You have a background in physics—what first got you interested in studying the oceans?
Yes - in graduate school, I actually studied experimental condensed matter physics, like how oxygen and carbon interact electronically with single crystal surfaces. But I happened to attend a lecture series where one of the speakers was a biological oceanographer named Chuck Greene. He made some fairly strong statements about how the use of sonar could become a very powerful way to study the ocean, but only if more physicists were involved to tackle some larger problems with interpreting all the data. That was pretty interesting to me, so I went to talk to him after the seminar. Next thing I knew, he was inviting me to be on a research cruise in the Gulf of Maine, and I fell in love with it. Even today, I take very much a physics approach to the ocean. I go to sea quite a bit, I develop instruments a lot, do a lot of measurements—but the foundation of my work is really studying the physics of acoustic scattering in the ocean.

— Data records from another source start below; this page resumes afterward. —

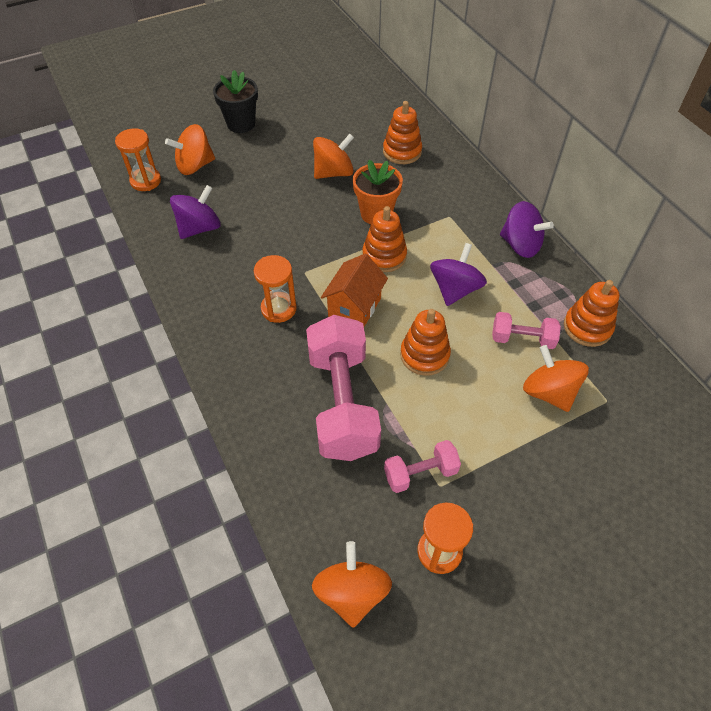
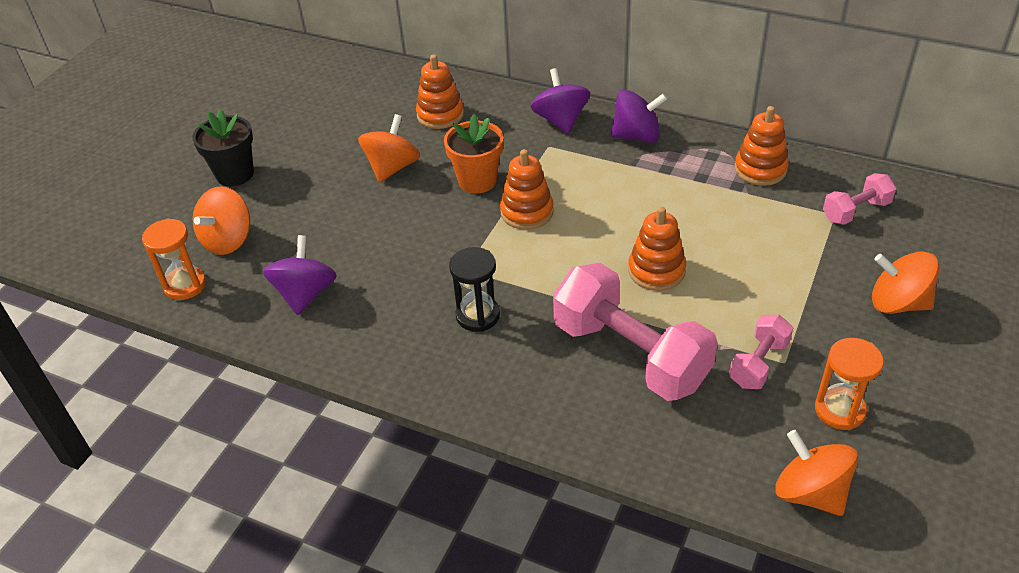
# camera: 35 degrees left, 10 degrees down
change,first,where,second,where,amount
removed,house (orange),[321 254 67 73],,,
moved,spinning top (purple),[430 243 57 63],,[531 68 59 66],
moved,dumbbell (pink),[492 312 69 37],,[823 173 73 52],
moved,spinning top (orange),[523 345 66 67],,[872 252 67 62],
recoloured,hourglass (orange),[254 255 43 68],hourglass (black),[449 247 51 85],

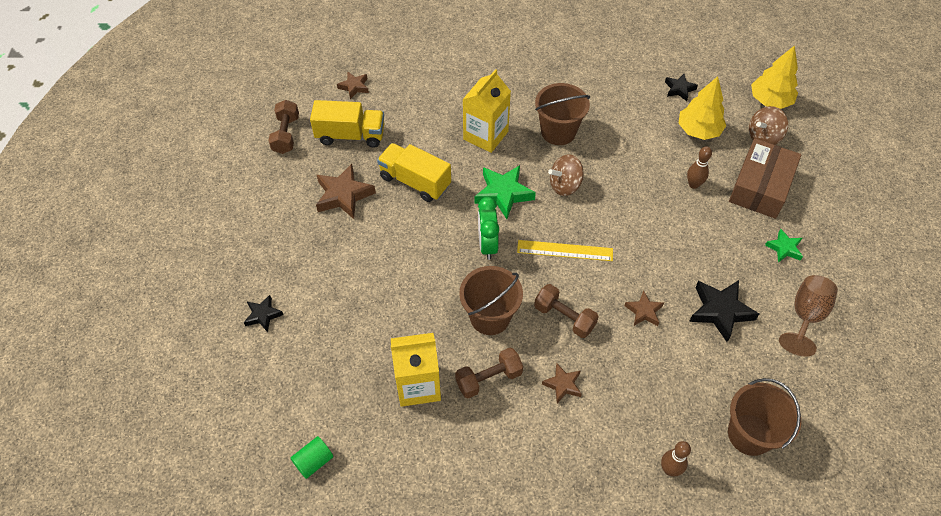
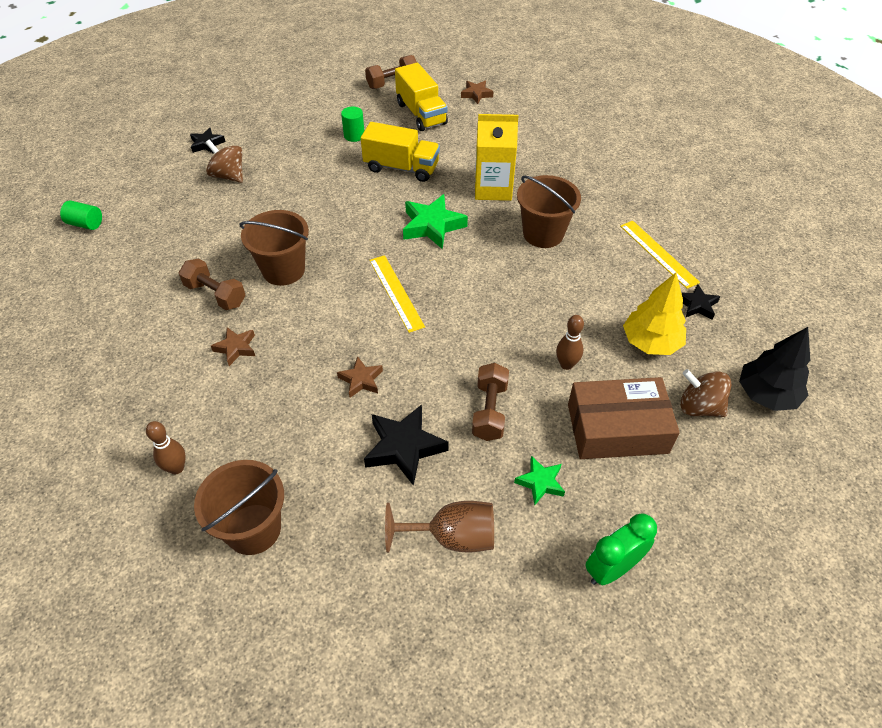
# camera: 60 degrees right, 5 degrees down
change,first,where,second,where,amount
removed,carton (yellow),[391 333 50 74],,,
added,,,ruler (yellow),[620 221 80 68],
moved,clock (green),[478 197 21 63],,[585 513 72 72],
moved,dumbbell (brown),[534 284 65 54],,[472 363 37 78],
moved,spinning top (brown),[548 154 35 42],,[205 139 38 44],
replaced,star (brown),[316 164 60 55],cylinder (green),[341 106 23 36],
recoloured,tree (yellow),[751 45 47 64],tree (black),[739 327 71 84],
turned,truck (yellow),[377 143 74 59],,[361 122 79 60],105 degrees clockwise

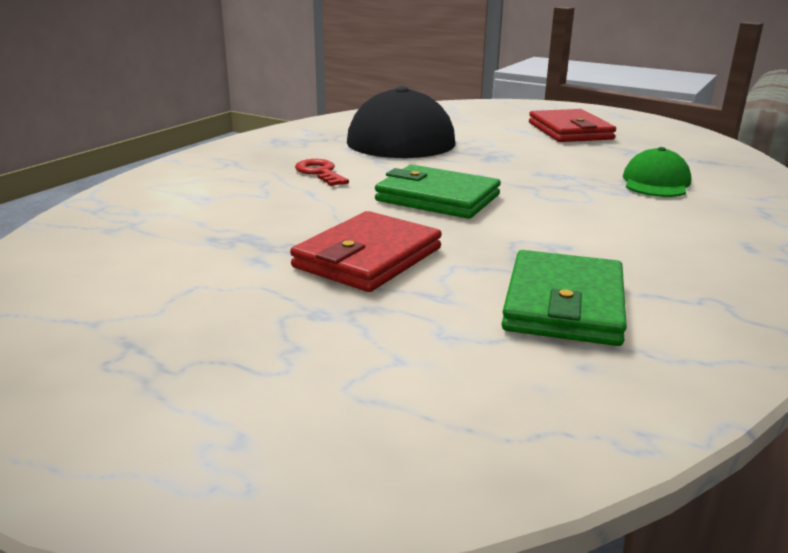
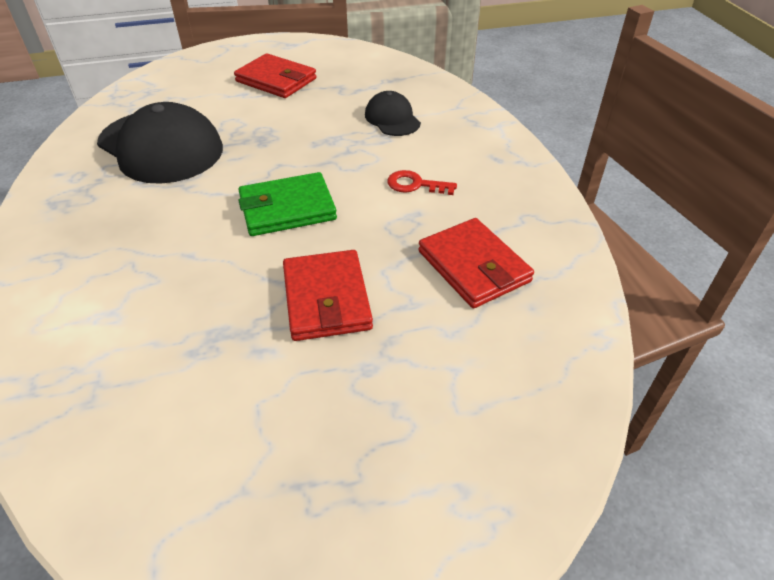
# camera: 45 degrees left, 20 degrees up
change,first,where,second,where,amount
moved,key (red),[295 159 54 27],,[387 170 70 25],
recoloured,wallet (green),[501 250 126 96],wallet (red),[418 218 116 90],
recoloured,cap (green),[623 147 68 50],cap (black),[365 91 56 45],

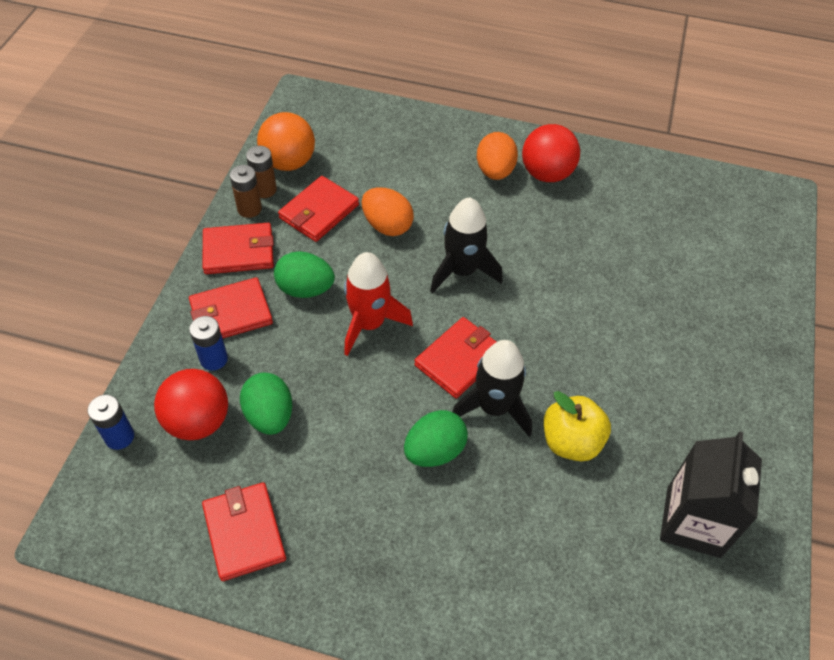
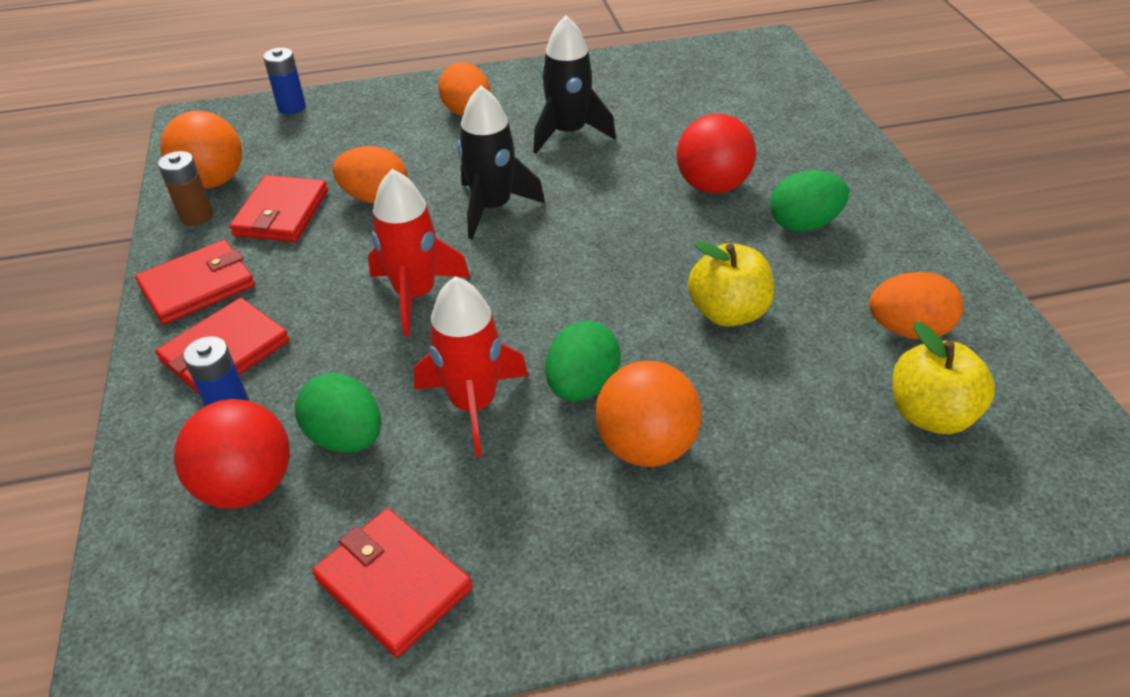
# camera: 25 degrees left, 10 degrees down
change,first,where,second,where,amount
removed,battery (brown),[230 165 32 53],,,
removed,wallet (red),[414 317 82 82],,,
added,,,rocket (red),[414 276 114 181],
added,,,ball (orange),[595 361 107 106],
added,,,apple (yellow),[892 322 103 112],
moved,battery (blue),[88 395 46 55],,[263 48 43 66],
moved,egg (green),[274 251 61 47],,[770 170 79 62],
moved,rocket (black),[452 340 80 97],,[533 15 83 139],
moved,ball (red),[522 124 58 58],,[676 114 80 80],
replaced,carton (black),[660 431 102 127],egg (orange),[869 272 94 67],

Is there a particular scientist who has inspired you throughout your career?
Oh, I’m going to sound like such a nerd. I would say that the first physicist that I really really admired was Maxwell. I was an undergraduate at the University of Cambridge in England, and the site of his lab—which is now a bicycle shed—is still there. He developed Maxwell's equations, which describe electricity and magnetism, in this tiny shed using only longhand notation. I’ve always found that fascinating, just thinking about the mathematical imagination that he must have had.